Glossary of Lending Terms

Contact

Senior Associate Director of Financial Aid

E-mail Roberta

914.395.2570

Below is an abbreviated glossary of terms used by lenders.

  • APR - Annual percentage rate calculates the cost of borrowing money. It includes the annual interest rate, insurance, and origination fees associated with lending money.
  • Borrower benefits - Special interest rates, incentives, or terms offered by an individual lender. These benefits may lower your payments or reduce your cost of alternative borrowing.
  • Capitalization - Adding unpaid accrued interest charges to the principal balance of a loan.
  • Consolidation - Combining all of your loans into one new loan. You will make one payment to one lender. A consolidation loan has its own terms and conditions. Loan consolidation makes repayment easier if you have more than one federal educational loan.
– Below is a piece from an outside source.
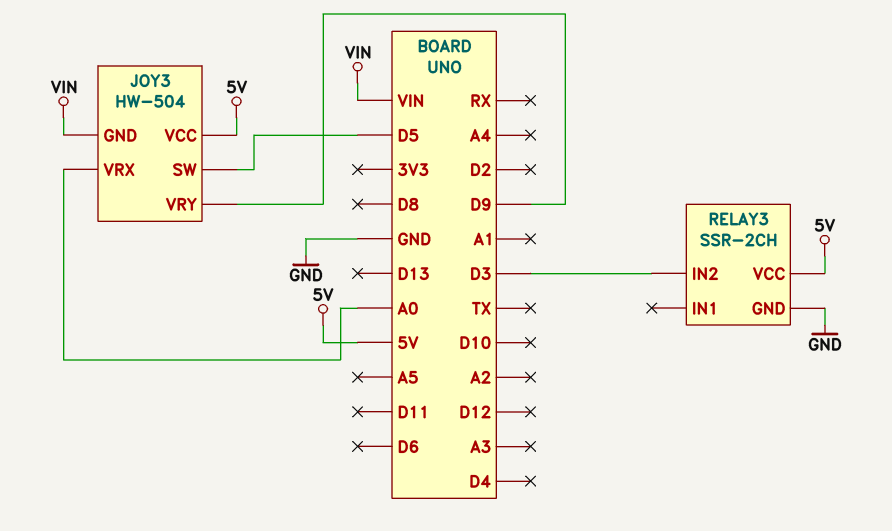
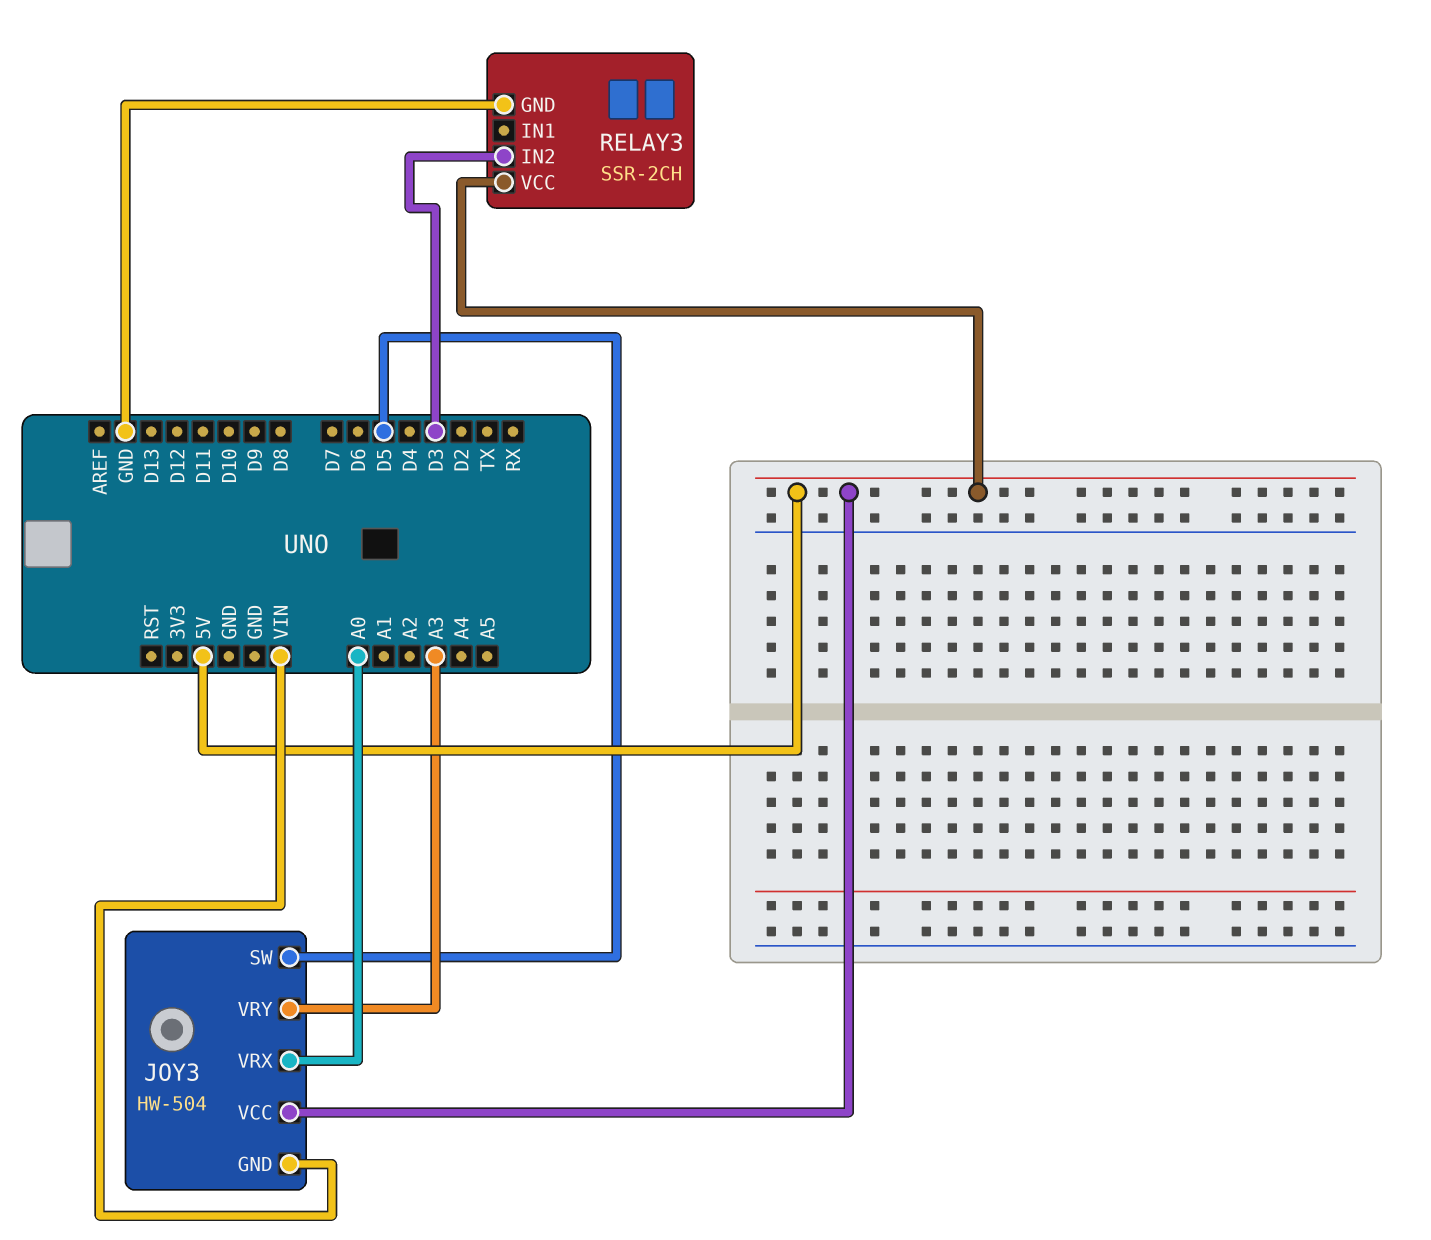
JOY3 pin VRY: D9 -> A3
It combines all of your eligible loan obligations into a one new loan with one monthly payment. It may also lower your monthly payment. If you choose to do so, you may be able to extend your repayment schedule beyond the 10 year standard. The interest rate on a consolidation loan is fixed and the rate cannot exceed 8.25 percent.
  • Default - The borrower fails to begin repayment (delinquency) or arrange a deferment or forbearance 270 days after repayment is scheduled to begin.
  • Deferment- You may qualify to defer making payments for a specified period of time. For a subsidized loan, the interest does not accrue because the government pays it on behalf of the borrower. Deferments are available for:
    • Enrollment in undergraduate or graduate school
    • Person with a disability enrolled in a qualifying rehabilitation program
    • Unemployment
    • Economic hardship
    • Military service
  • Delinquency - The status of a loan when payments are late. The servicer may charge late fees. Delinquency precedes default.
  • Disbursement dates - The date the lender expects to send your loan amount to the college.
  • Forbearance - Forbearance is granted by the individual lender. This allows the borrower to not make payments during the forbearance period however interest does accrue. Borrowers should apply for a deferment before considering a forbearance.
  • Grace period - The time between the end of enrollment (graduation, leave of absence, less-than-half-time enrollment, or withdrawal) and when repayment begins. No payments are required during the grace period.
  • Graduate PLUS (GPLUS) - This loan is also known as Plus Loan for Graduate/Professional Students. This loan allows credit-worthy graduate students to borrow the difference between the total cost of attendance and any financial aid offered to the student.
  • Interest Rate - The rate at which interest accrues on a loan or cost of borrowing money.
  • Loan/Origination fees - Fees subtracted from the amount borrowed to cover the expenses for lending. Fees are retained by the US Department of Education.
  • Minimum monthly payment - The lowest amount you are required to pay each month during the repayment period.
  • Private Educational Loans - These loans are offered by individual lenders to meet the gap between the cost of attendance and any financial aid offered. They are not subject to the same government regulations as federal loans.
  • Repayment date - The day following the end of the grace period.
  • Servicer - Some lenders assign educational loans to a servicer. This third party company becomes responsible for collecting and processing payments for that lender.
  • Total repayment amount - The amount you borrowed plus the accrued interest.
  • Unsubsidized - Graduate students may borrow up to $20,500 in unsubsidized loan funds per academic year from the federal Stafford/Direct educational loan programs. Unsubsidized means that the student borrower must make interest payments on the amount of the loan in use while the student is enrolled in school.